- Vie et Passion du Christ (1903)
- Directed by: Lucien Nonguet (co-director), Ferdinand Zecca (co-director)
- Produced by: Charles Pathé
- Starring: Madame Moreau (Virgin Mary) Monsieur Moreau (Joseph)
- Cinematography: Camille Legrand Wormser
- Distributed by: Pathé Frères
- Release dates: May 1903 (France); June 1903 (U.S.);
- Running time: 44 minutes
- Country: France
- Language: Silent (French intertitles)

= Vie et Passion du Christ =

Vie et Passion du Christ (English: Life and Passion of the Christ) is a 44-minute French silent film that was produced and released in 1903. As such, it is considered the first feature-length narrative film.

The film, with sequences made in the stencil color process Pathéchrome, takes a straightforward approach to its subject matter. All scenes are introduced by an inter-title giving the traditional name of the event (the Annunciation, the Nativity, etc.) followed by the actors playing out the familiar stories from the Gospels. Other than the scene titles, there are no other inter-titles. Many of the scenes attempt to recreate the illustrations of the life of Christ by Gustave Doré in detail.

In 1932, the film was re-issued in the U.S., distributed on a states-rights basis. Instead of the stencil coloring effect, however, the film was printed on red-tinted stock, with a musical score compiled by James C. Bradford.

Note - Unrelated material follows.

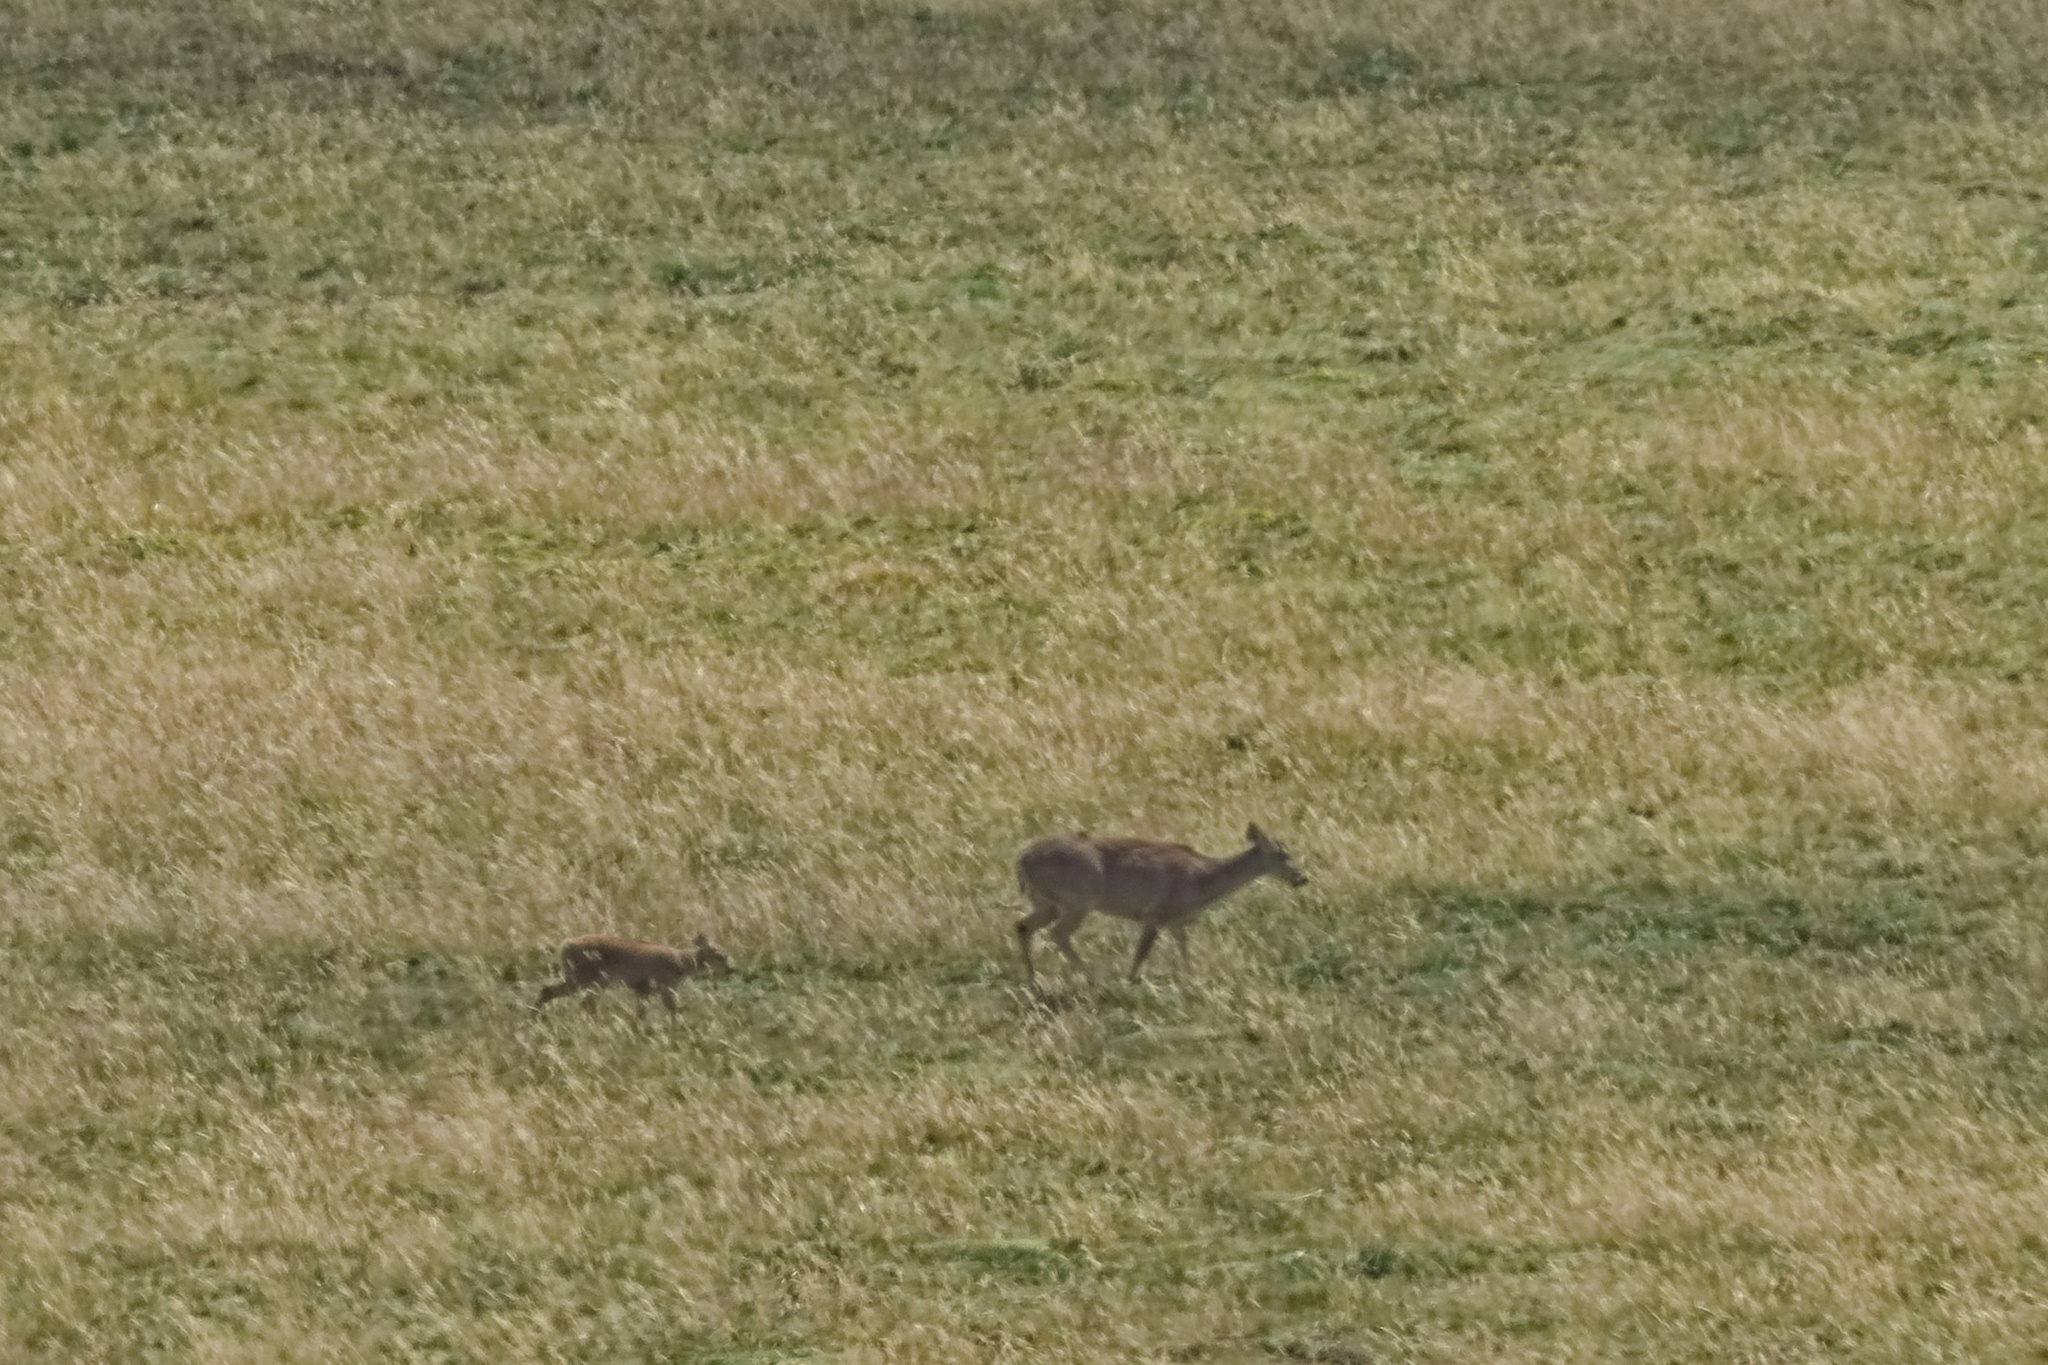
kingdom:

== Multiple Pathé Passion Play films ==
The original French title for the film was La Vie et la passion de Jésus Christ (The Life and the Passion of Jesus Christ). At least ten different Passion Play films were released between 1897 and 1914, including three by Pathé in 1902, 1907, and 1914. The 1902 version was expanded and revised several times by Pathé before an all-new remake was released in 1907.

| The Annunciation scene from the 1902-1905 film | The Annunciation scene from the 1907 film |

==Legacy==
The film was included by the Vatican in a list of important films compiled in 1995, under the category of "Religion". It is the oldest entry to make the list.